Thursday, April 5, 2012

5 Sentence Fiction!: Tears

Tears
Private Radeena Spal has no qualms about the memory wipe, she’s just nervous about the possibility of it hurting as she clenches and unclenches her fists in Dr. Green’s waiting room.
She hasn’t slept properly in weeks.
Memories of those grey scaly humanoids exploding into bits, and of women and children who stared up at her with pleading yellow eyes keep her up at night in her quarters, hunched and sweating in the dark corner of her bunk, unable to put out of her thoughts how the shriek of the land fire sounded so much like a melancholy violin.
Dr. Green calls for her and she all but leaps to her feet, smiling tightly.
Thirty years later, she sits next to her second husband in a velveteen box seat at a performance of an interplanetary orchestra and as the gamey tentacle of a talented Vuol brings his bow down over the strings, Radeena feels an inexplicable sorrow so deep and aching that she must be escorted out of the theater because her weeping causes a disturbance.

Wednesday, April 4, 2012

5 Sentence Fiction: Scorching (Part 2 of 2)

Part 1 of this 5SF "two parter" is below, might want to read that one first.  But it's not like it's Breaking Bad or something, so whatevs.

Scorching
The fourth grade girls play Chinese jump rope and the thin soles of bright white Keds meeting that September-hot blacktop pavement right in the middle of Los Angeles make them jump high and quick like popcorn.

Bridget Cassidy curls her toes at the heat but remains still as a sentry as the band of elastic makes a thin indentation on the backs of her sweaty knees.

“You’re a slut and your mom’s a slut,” Katie Norris hisses  in her ear, appearing from nowhere and making Bridget jerk her head, startled.

Earlier that day, a strange woman pulled their teacher aside and said she needed to talk to Katie and two other girls in class–all of them are kids that Bridget also goes to church with and she thought it must have something to do with church, so why didn’t they want to talk to her?

There’s some connection here between the mysterious lady talking to Katie and the other weird stuff going on like how Bridget was suddenly not allowed to go to Katie’s slumber party (she cried for an hour) and her mom having a screaming fight with two people from church in the middle of the grocery store while Bridget watched, baffled and clutching a Betty’s Diary comic, and she wonders now as Katie stares at her with pink cheeked rage, why the girl is so angry when Bridget is always the one who’s left out.
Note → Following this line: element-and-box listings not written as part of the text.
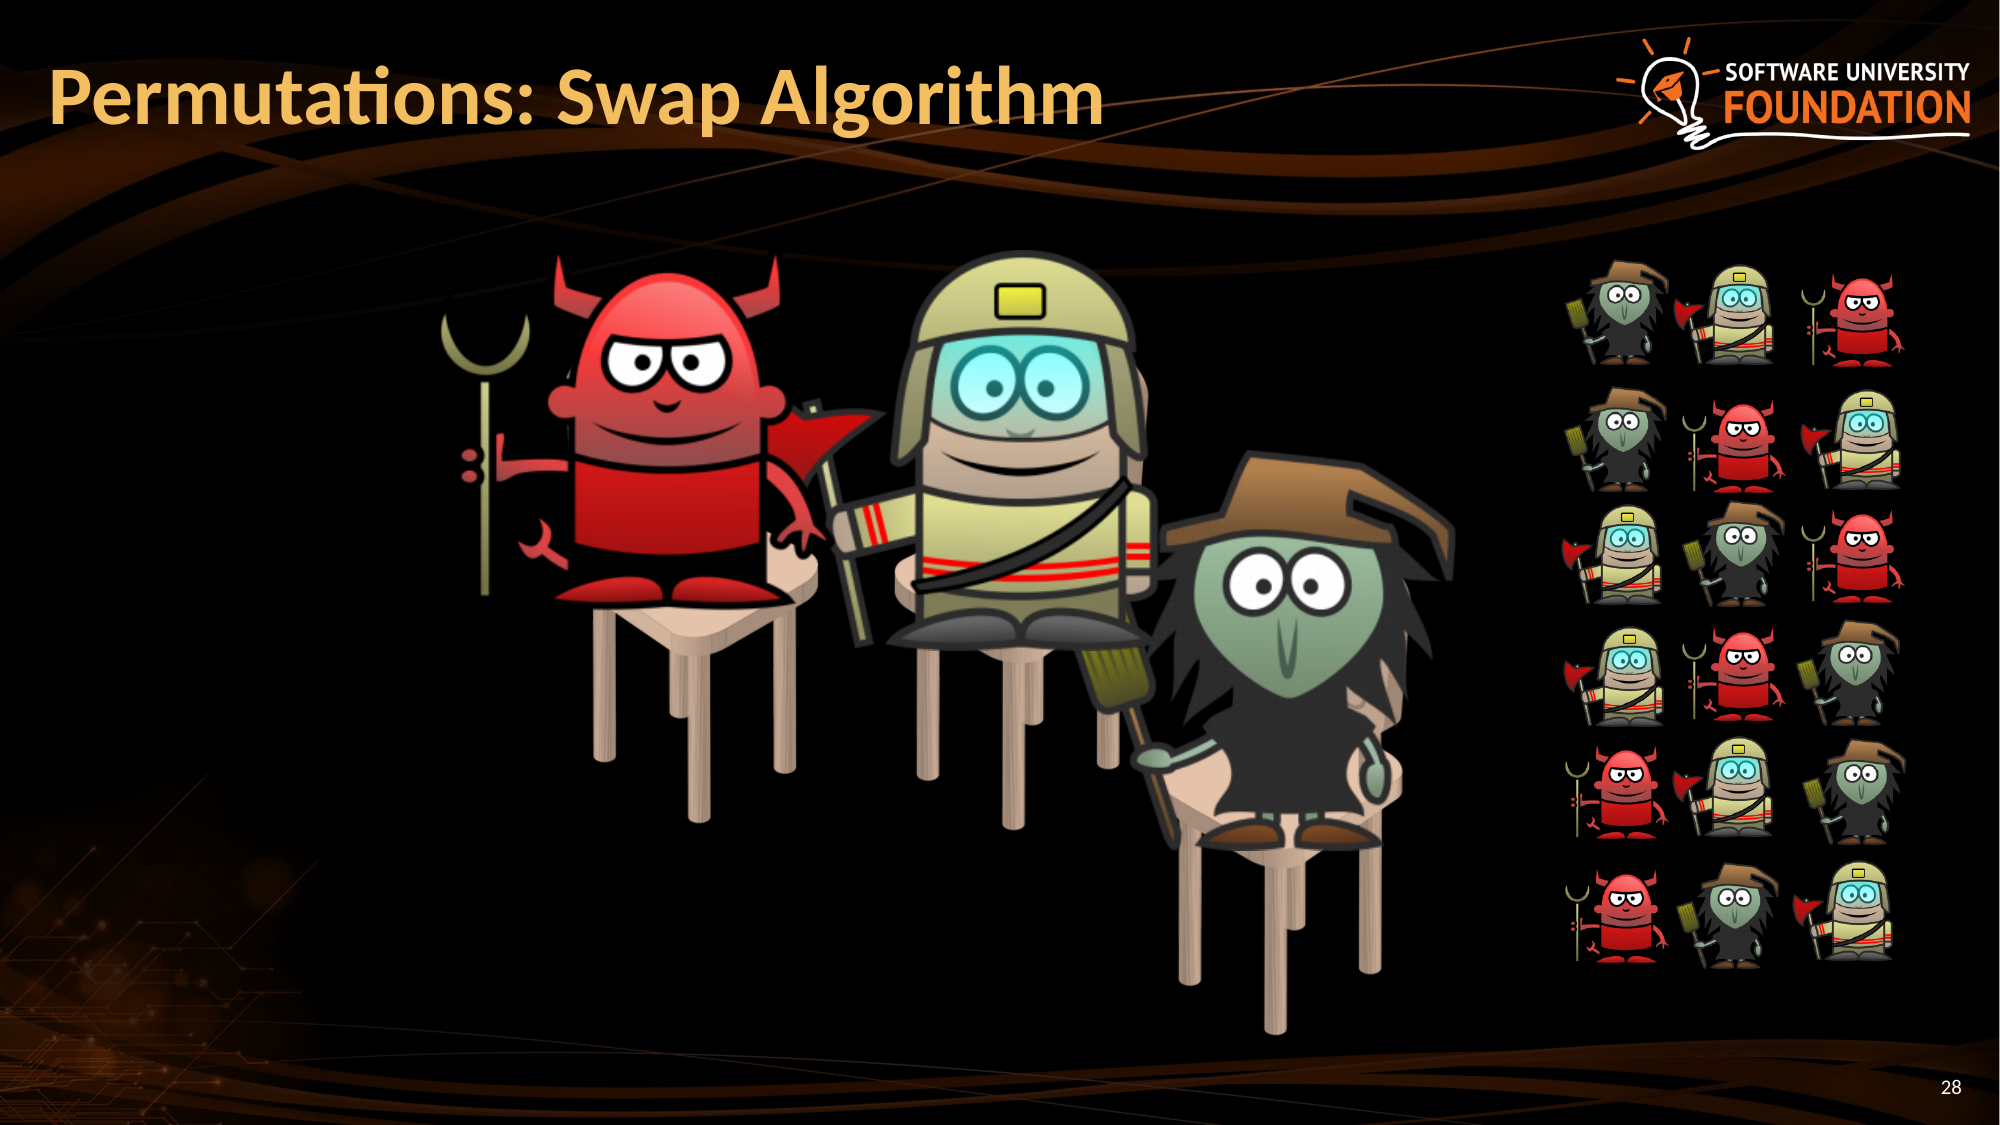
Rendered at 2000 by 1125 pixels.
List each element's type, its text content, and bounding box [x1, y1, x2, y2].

slide_number <number> [1897, 1070, 1968, 1103]
picture [0, 0, 2000, 1125]
title Permutations: Swap Algorithm [30, 6, 1602, 189]
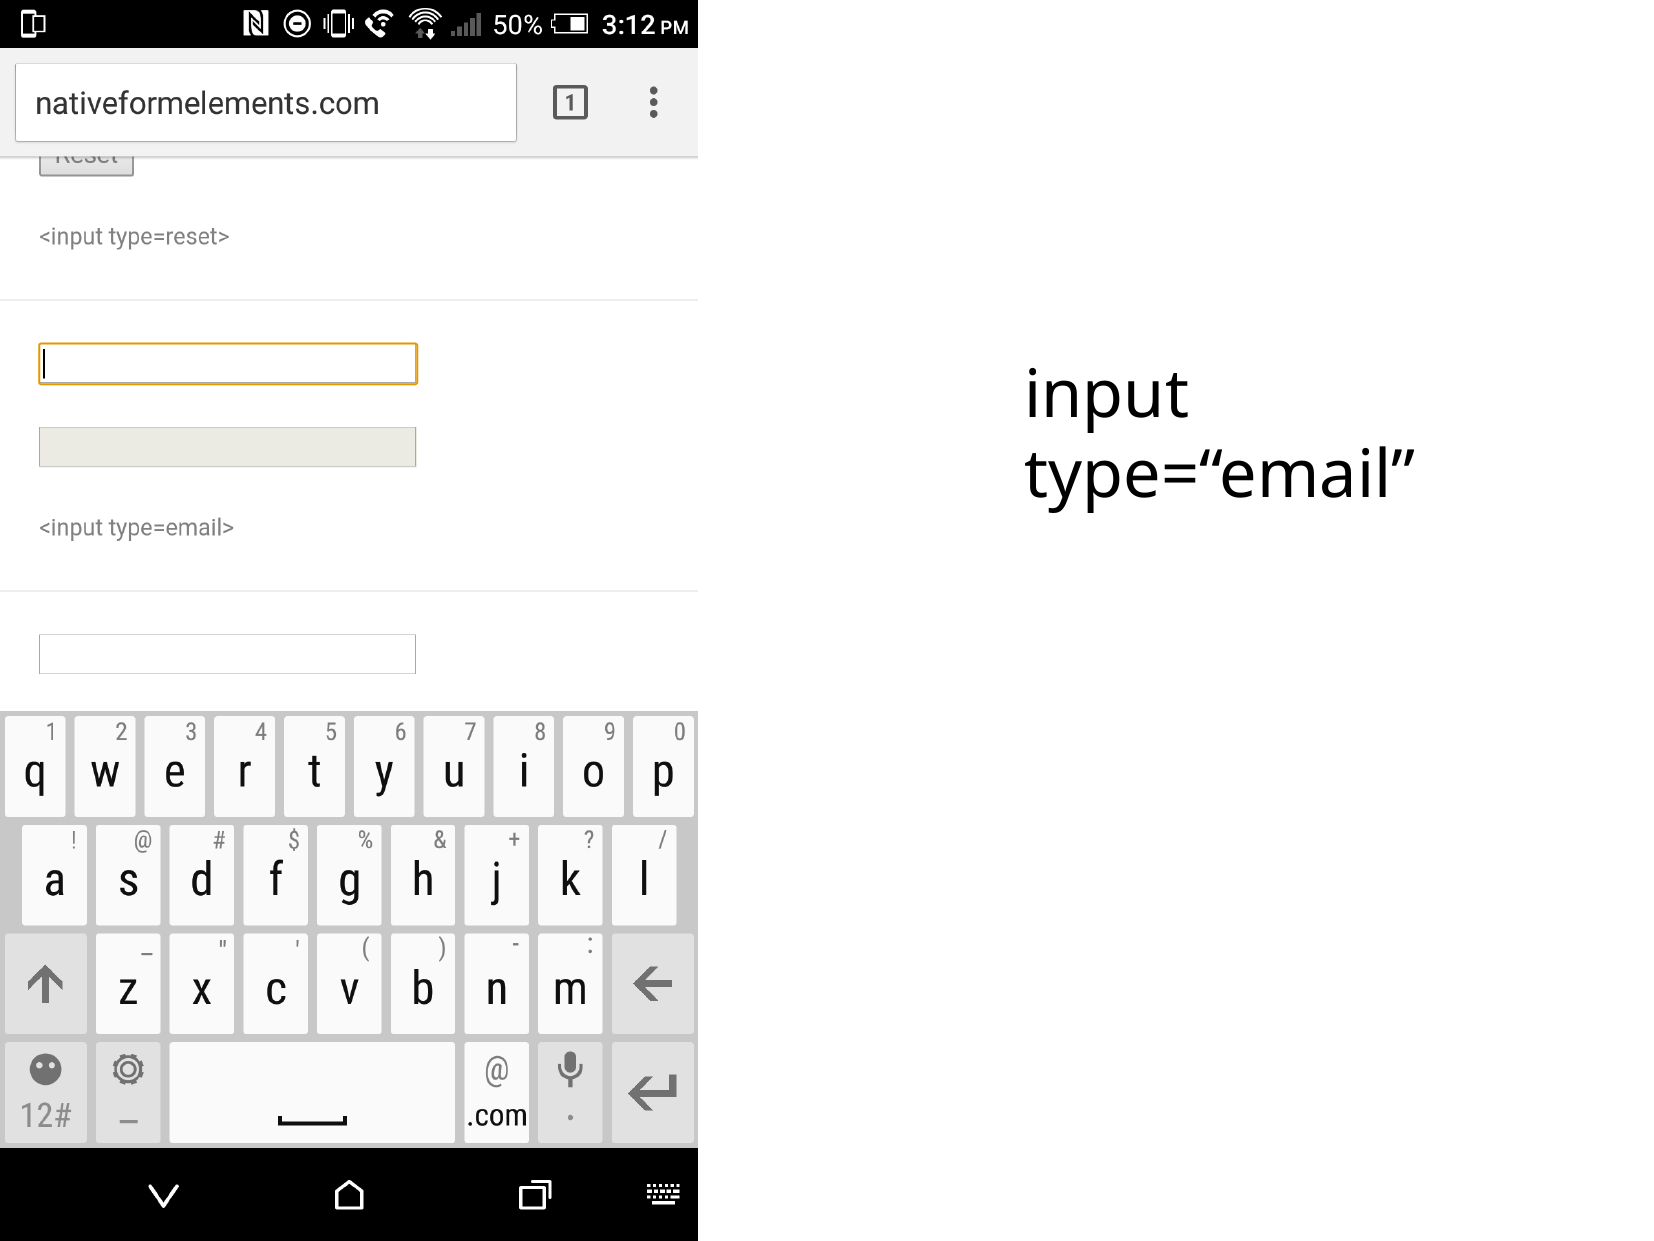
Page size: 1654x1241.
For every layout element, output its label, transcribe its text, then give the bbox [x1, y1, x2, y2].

picture [0, 0, 698, 1241]
text_box input type=“email” [1009, 343, 1568, 440]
5 Sentence Fiction (Part 1 of a 2 Parter): Wicked

-Catching up on the ole Five Sentence Fiction.  This prompt is a few weeks old.  Bit...heavy. I dunno, I'm tryin' somethin'.  Also, maybe not so much strictly inspired by the word 'wicked' which connotes a bit of playfulness. Ah well.  This goes with my next 5 Sentence Fiction for the prompt 'scorching' which I'll put up next.

Wicked

On a Monday afternoon in 1985, Lydia Cassidy calls Barbara Norris and makes her fears known: That new man at church is obviously trouble and shouldn’t be babysitting children, and did she know that  Barabara's daughter burst into tears at Vacation Bible School and pounded her group leader with tiny fists when the older girl tried to escort her to the bathroom? 



Barbara’s hands shake as the adrenaline flows and she says, “You must have a really dirty mind, Mrs.Cassidy, and I think you have mental problems.”
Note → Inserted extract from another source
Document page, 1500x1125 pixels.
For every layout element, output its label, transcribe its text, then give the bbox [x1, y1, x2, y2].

She tries to slam the phone down but she is shuddering with such violence that she misses the receiver.



She stands from the dining room table, grimacing at a nick in the otherwise flawless walnut and plans the rest of her day, shoving the phone call to the back of her mind as it will be dealt with later (“Lydia Cassidy screamed horrible things at me over the phone!”).



Barbara catches a reflection of her own stubborn beauty in the glass of the china cabinet and glances away, thinking that Lydia Cassidy has always been so dramatic, and these things are quite common.